ルソー『人間不平等起源論』の冒頭の訳について
ルソー『人間不平等起源論』は冒頭の部分が難物である。
原文は
C’est de l’homme que j’ai à parler ; et la question que j’examine m’apprend que je vais parler à des hommes
私が語らなければならないのは人間についてである。しかもが検討している問題は、私が〔正しい〕人間に話しかけようとしていることを、私に教えてくれる(岩波文庫)。
わたしが語ろうとするのは人間についてであり、この問題を検討しながら、わたしは人々に語りかけることになるだろう(光文社文庫)。
岩波版は逐語訳だが、光文社版は
la question que j’examine m’apprendのm’apprend
を訳していない。
続き
car on n’en propose point de semblables quand on craint d’honorer la vérité
というのは、真理を尊重することを恐れるとき、ひとはこのような問題をけっして提出しないからである(岩波)。

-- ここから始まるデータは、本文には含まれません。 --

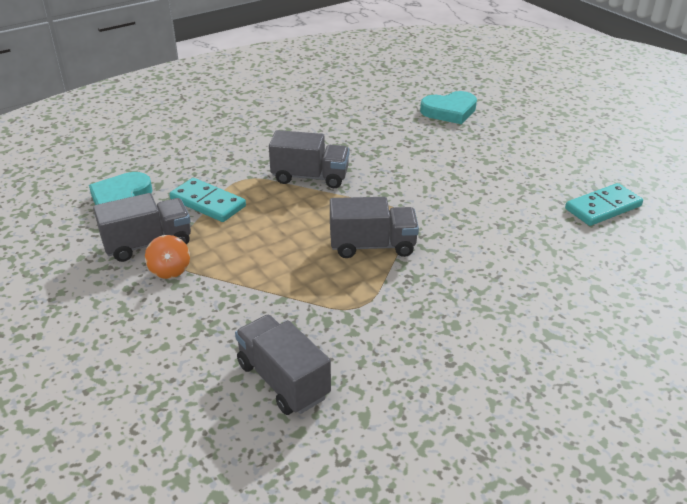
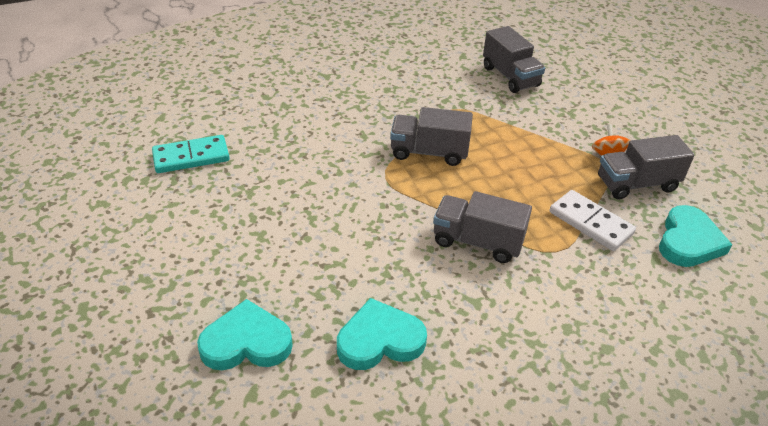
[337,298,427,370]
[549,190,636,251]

真理を称えるのを恐れる人々は、このような問題を提起することはないはずだ(光文社)。
ここでも岩波版は一語一句訳しているが、光文社版は原文にあるcar もne point も訳していない。さらに、原文にない「はずだ」を入れている。
どうやら、難所は parler à des hommes であろう。そこで岩波は話しかける人間に〔正しい〕を加えた。
しかし、辞書を引くと、parler à には「訟えかける」という強いニュアンスの訳語がある。それを言い換えたのが次の文のdéfendraiであろう。つまり、ここは法廷弁論風に「訟えかける」とするのがよい。
続き、
Je défendrai donc avec confiance la cause de l’humanité devant les sages qui m’y invitent,
すると、『人間不平等起源論』の冒頭の訳はこうなる。
私の話の主題は人間についてである。そしてこの不平等の起源という問題
を検討して分かることは、私は人々に訴えかけることになるということである。なぜなら、このような問題を提起する人たちは決して真実を恐れない人たちだからである。したがって私は私を招請した賢者たちの前で安心して人間のために弁明することになるだろう。